Monaco aussi a rouvert les parchemins du foot marseillais: c´est la première fois depuis la saison 1979-80 que l´ASM s´impose au Vélodrome, qui n´est plus que ville ouverte.
De l´ASM, justement, il n´y a pas grand chose ne neuf à dire... Un peu comme un bon élève à qui l´on remet sa copie devant une classe de cancres que l´on ne veut pas trop froisser. Sur le mode: toujours parfait, continuez ainsi.
En un mot, le bagage technique impressionnant de la bande à Giuly a fait la différence quand elle a décidé d´accélérer le jeu, après la pause et une remontée de mécanique de Didier Deschamps.
" Nous avons fait un grand match. L´envie a fait la différence", a déclaré Giuly. Résultat: six points d´avance sur Lyon, neuf sur Paris et douze sur Marseille. Fermez le banc.
La piste Anigo
Non seulement pathétique dans son constat d´impuissance, Perrin paraît aussi de plus en plus isolé. Car il n´a pas honoré l´ultimatum fixé par voie de presse par le véritable patron de l´OM, Robert Louis-Dreyfus, qui avait qualifié cette rencontre " d´importantissime" et de " tournant de la saison".

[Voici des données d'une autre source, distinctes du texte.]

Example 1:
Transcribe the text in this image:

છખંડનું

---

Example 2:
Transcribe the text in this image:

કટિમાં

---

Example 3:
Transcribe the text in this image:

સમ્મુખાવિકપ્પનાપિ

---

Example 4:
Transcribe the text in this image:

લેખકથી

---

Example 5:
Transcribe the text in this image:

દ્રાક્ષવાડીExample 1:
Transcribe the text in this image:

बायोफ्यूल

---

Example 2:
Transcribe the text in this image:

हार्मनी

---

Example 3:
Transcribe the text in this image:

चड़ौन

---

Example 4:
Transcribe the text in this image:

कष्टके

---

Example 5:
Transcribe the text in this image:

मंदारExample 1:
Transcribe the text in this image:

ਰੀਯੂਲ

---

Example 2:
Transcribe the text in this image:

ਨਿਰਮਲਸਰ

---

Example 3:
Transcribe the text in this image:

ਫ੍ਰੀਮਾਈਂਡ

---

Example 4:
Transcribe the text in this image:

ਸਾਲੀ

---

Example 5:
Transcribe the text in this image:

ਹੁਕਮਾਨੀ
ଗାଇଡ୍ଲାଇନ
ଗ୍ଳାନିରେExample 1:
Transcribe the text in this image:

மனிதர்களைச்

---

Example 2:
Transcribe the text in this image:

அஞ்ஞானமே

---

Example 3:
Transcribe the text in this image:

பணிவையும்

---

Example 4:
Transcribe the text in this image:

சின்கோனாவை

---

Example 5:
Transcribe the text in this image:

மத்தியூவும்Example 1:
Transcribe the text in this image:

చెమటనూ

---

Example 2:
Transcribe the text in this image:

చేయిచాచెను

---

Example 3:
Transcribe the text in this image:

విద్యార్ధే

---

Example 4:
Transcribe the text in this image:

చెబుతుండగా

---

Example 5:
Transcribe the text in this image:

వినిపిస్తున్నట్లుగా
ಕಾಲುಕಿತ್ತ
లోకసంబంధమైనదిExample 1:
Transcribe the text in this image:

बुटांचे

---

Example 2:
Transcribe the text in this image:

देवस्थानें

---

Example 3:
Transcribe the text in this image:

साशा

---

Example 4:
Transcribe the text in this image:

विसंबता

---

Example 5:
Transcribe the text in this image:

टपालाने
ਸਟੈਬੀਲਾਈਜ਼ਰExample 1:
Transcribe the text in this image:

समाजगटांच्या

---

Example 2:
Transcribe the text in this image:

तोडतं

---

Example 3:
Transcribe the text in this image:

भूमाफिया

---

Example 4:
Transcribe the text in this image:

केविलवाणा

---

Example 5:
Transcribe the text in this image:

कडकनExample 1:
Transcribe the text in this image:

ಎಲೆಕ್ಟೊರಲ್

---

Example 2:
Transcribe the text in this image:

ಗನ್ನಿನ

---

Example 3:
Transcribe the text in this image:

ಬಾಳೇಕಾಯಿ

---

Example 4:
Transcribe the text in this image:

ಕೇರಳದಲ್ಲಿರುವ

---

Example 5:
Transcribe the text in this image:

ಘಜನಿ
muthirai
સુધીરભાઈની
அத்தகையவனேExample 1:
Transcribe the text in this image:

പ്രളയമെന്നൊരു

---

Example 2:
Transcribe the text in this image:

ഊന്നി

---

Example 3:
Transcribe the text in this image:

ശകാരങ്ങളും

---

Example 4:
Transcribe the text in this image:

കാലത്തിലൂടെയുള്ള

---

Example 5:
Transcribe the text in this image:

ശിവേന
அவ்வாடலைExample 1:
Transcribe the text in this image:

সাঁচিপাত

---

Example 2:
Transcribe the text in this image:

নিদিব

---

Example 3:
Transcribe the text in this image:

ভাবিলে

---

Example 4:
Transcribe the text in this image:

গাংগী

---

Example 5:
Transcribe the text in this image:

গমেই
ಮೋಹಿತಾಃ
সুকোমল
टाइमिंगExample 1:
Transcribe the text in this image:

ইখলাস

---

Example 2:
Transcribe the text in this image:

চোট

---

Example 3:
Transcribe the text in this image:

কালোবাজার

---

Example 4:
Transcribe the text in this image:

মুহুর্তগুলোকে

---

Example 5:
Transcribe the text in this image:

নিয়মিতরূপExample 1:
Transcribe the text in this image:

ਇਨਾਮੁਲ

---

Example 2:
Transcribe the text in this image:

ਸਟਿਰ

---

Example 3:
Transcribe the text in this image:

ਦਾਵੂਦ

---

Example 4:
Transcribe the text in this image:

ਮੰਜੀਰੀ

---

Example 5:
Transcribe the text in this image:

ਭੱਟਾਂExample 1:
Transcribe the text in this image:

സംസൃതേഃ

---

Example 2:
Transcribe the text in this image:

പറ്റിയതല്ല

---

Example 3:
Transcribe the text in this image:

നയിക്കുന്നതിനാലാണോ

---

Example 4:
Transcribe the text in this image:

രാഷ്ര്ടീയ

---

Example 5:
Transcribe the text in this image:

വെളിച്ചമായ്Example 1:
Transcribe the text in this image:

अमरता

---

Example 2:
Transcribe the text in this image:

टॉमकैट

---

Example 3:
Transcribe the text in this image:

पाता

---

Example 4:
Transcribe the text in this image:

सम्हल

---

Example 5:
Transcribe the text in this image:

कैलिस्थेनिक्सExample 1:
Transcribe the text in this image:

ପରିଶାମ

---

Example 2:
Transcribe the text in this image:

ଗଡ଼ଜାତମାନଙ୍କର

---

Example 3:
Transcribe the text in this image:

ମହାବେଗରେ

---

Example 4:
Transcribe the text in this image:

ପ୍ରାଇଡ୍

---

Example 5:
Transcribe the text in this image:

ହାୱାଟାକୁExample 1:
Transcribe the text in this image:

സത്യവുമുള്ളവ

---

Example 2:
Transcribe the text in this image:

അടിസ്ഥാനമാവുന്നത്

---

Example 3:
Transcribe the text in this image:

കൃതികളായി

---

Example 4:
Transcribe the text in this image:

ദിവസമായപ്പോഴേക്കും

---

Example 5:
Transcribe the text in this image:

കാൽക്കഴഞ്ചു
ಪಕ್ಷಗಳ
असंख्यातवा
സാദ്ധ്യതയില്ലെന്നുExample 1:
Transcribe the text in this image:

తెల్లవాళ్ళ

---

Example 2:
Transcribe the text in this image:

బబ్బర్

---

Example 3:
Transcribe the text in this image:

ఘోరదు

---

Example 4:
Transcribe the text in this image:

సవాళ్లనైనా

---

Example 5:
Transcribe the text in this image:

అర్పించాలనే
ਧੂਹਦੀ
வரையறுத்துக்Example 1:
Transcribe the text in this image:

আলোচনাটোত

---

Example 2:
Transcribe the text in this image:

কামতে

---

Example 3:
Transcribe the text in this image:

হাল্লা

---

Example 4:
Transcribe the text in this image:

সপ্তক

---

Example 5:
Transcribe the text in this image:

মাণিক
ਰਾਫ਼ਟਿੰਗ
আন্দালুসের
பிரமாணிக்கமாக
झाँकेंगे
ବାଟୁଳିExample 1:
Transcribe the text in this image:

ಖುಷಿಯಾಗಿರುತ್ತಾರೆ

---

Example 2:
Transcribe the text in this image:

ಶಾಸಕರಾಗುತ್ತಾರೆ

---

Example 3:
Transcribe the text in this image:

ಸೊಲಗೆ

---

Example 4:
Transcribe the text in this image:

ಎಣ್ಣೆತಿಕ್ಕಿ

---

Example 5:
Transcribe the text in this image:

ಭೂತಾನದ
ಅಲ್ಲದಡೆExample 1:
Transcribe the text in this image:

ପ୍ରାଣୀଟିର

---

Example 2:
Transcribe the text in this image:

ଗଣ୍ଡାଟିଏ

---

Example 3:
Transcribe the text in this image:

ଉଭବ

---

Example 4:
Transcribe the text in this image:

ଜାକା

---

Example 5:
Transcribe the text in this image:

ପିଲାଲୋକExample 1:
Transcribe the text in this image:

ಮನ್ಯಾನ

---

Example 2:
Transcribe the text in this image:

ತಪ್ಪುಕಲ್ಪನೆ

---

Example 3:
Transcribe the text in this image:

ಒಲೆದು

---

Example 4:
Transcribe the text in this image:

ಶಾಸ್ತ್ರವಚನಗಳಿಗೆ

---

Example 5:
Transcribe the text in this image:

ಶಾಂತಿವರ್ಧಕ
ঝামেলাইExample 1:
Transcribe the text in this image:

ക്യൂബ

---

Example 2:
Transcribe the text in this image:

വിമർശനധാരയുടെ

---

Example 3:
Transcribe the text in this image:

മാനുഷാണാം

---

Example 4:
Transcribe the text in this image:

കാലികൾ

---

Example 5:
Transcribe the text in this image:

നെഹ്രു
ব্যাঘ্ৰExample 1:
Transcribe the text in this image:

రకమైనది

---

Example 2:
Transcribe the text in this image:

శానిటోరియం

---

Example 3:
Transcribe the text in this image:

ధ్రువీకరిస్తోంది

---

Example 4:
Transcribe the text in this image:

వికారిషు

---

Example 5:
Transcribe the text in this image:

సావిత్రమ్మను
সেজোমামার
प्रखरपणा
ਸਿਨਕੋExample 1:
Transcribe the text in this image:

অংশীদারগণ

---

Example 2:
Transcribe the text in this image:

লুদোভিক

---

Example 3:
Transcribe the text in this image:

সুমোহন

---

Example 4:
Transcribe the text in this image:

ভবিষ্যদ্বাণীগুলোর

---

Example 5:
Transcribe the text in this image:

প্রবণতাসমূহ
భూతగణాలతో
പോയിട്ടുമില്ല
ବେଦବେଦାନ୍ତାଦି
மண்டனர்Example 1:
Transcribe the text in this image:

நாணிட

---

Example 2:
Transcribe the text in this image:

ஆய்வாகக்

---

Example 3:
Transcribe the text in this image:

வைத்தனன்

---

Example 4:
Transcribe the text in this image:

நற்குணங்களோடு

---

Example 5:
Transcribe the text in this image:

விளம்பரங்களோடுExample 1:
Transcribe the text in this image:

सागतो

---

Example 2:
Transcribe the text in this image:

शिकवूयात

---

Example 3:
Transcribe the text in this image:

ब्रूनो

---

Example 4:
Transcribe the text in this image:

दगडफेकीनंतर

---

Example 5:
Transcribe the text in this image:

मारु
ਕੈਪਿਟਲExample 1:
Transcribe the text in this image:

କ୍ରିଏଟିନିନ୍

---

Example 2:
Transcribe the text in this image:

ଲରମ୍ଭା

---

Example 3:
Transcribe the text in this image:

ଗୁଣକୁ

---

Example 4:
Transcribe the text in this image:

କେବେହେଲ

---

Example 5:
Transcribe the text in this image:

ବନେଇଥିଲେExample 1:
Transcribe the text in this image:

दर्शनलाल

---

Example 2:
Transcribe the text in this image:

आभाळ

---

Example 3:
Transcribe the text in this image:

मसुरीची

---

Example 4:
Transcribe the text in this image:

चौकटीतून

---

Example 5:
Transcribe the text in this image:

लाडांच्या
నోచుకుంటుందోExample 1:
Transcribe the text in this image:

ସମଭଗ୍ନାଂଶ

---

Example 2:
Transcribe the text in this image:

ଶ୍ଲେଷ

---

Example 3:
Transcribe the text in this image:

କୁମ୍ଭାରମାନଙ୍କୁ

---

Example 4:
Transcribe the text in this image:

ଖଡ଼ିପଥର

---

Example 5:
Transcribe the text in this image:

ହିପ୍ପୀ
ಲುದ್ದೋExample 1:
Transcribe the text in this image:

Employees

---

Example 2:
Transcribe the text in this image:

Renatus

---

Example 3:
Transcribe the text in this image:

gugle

La présence médiatique remarquée de l´actionnaire ultra-majoritaire de l´OM ces derniers jours ne doit rien au hasard. En quatre jours, " RLD" a livré deux entretiens, à France Football et La Provence. Signe que l´heure est grave.
De source proche du club, le projet d´un remaniement interne au sein de l´encadrement technique est d´ailleurs clairement évoqué.
Le scénario le plus étudié verrait José Anigo, actuel entraîneur de la CFA et coach-express à l´été 2001 avant d´être éconduit par Bernard Tapie, reprendre en charge l´équipe première.
L´intéressé aurait réservé sa réponse. Perrin, qui affirme toujours ne pas être " fragilisé", prendrait alors " du recul" et conserverait sa place de manageur.
Le président Christophe Bouchet n´était pas joignable samedi.
Cette hypothèse ne devrait normalement prendre corps qu´après le déplacement à Belgrade mardi en Ligue des champions. L´OM y jouera le droit de poursuivre sa tournée européenne en Coupe de l´UEFA. Mais cela ne sauvera pas sa saison. Seule une nouvelle qualification pour la lucrative Ligue des champions le permettrait.
Pour cela, il faudrait être capable d´enchaîner deux mi-temps de haut niveau. La tentative échoua encore caricaturalement vendredi. " Je ne comprends pas ce qui arrive. Nous perdons confiance quand nous prenons un but, alors que nous devrions nous révolter", constatait samedi, dépité, le buteur égyptien Mido.